We observed a trend of correlation between LSM and κ chain levels and no significant correlation with λ chain levels. This may because the κ chain was predominant AL type (6 cases versus 4 cases) in our series. Our results are consistent with the recently published series which showed that k chain deposition was more likely to be associated with AL hepatic amyloidosis. However our series is small and future studies with larger number of patients are needed to confirm this correlation [35].

Passive congestion can lead to increased LSM [36,37,38]. Cardiac involvement is frequent in amyloidosis and can cause cardiac failure. Passive congestion can, therefore, occur in these cases and contribute to the LSM. In our study, LSM did not significantly correlate with NT pro BNP levels; however, our study was small, and future studies comparing patients with and without congestive cardiac failure would be useful in establishing the contribution of passive congestion to LSM in HA.

In three of our cases, we observed the heterogeneous distribution of increased stiffness and, in one case, focal lesions in the liver. With a liver biopsy, these focal lesions were confirmed to be amyloid deposition. While it is known that HA is usually a diffuse process, heterogeneous or focal deposition can occur, and in these patients, there may be no hepatomegaly. MRI with MRE may be useful to complement clinical evaluation of hepatomegaly and serum ALP levels.

SSM did not significantly correlate with LSM, although it did correlate with spleen volume. This finding is different from previous experiences with liver fibrosis, where LSM correlated with SSM, which was thought to be due to increased portal pressure and passive congestion of the spleen [39]. However, the spleen may be involved in amyloidosis, which would also increase SSM regardless of portal pressure. Further portal hypertension is rare in hepatic amyloidosis, suggesting that amyloid deposition usually does not cause significant sinusoidal obstruction. However, this needs to be confirmed in a larger study.

Our study has limitations.
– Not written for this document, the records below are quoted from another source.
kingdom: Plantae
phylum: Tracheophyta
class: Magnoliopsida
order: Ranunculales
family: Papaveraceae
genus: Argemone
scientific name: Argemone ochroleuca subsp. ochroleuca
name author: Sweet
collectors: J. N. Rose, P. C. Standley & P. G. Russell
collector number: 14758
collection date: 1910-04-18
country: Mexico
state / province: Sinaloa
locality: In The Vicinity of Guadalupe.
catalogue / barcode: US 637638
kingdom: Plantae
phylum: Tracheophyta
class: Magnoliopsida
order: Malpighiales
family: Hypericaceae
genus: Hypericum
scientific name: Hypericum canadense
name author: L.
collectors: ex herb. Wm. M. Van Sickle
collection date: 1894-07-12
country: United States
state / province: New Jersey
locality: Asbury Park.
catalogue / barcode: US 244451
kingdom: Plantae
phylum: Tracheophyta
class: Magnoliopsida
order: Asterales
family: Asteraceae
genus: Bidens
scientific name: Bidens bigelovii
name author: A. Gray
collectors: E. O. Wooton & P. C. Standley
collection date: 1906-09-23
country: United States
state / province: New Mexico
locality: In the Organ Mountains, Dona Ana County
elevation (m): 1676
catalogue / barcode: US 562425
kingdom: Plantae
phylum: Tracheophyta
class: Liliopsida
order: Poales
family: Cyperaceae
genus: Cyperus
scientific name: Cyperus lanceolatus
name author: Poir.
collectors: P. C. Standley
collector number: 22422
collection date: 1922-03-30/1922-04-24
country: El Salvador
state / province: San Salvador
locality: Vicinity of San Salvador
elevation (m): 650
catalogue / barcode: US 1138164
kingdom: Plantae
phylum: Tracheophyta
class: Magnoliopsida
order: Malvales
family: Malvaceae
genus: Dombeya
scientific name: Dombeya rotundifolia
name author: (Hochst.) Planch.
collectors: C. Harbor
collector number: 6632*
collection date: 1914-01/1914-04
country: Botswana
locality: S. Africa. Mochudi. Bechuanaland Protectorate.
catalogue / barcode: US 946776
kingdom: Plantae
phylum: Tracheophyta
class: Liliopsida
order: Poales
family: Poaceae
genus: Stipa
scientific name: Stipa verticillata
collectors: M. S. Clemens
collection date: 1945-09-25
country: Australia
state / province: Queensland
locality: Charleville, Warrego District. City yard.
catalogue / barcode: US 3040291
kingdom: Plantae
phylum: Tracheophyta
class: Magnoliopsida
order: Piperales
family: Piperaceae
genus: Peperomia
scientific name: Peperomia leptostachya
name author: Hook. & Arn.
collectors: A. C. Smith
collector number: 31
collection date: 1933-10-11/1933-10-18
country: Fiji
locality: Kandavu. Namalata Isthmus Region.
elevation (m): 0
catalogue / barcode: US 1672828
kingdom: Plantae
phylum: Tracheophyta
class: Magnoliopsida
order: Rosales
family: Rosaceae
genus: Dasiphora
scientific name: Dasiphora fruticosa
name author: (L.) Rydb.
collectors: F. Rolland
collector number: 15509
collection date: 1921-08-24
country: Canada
First, as it is a retrospective study and clinical indications for routine liver MRI in HA are uncommon, it involved only a small number of patients A prospective study including all patients with systemic amyloidosis would be helpful in determining the incidence of HA that may go undetected. Second, we did not perform liver biopsy confirmation in all patients. Liver biopsy is controversial due to the increased risk of bleeding. We, however, performed liver biopsy in four cases where amyloidosis was not suspected without any complications. Third, four of our patients had received stem cell therapy, which may have affected the LSM. However, we correlated with liver span and serum ALP within three weeks of the MRE, which provided correlation at the time of follow up. A recent study using transient elastography reported that a reduction in LSM from baseline values correlated with the therapeutic clearance of amyloid [40]. A prospective study with baseline and follow-up LSM with MRE would be useful in determining the role of MRE in the assessment of treatment response in HA.

In conclusion, our initial experience with a small number of HA patients has shown that LSM is higher than in normal liver stiffness and correlates with liver volume. Our preliminary observations also highlight the fact that amyloid deposition in the liver is heterogeneous, with focal, asymmetric, and diffuse deposition possible. Liver stiffness measurement is a potential marker for liver involvement in light chain amyloidosis.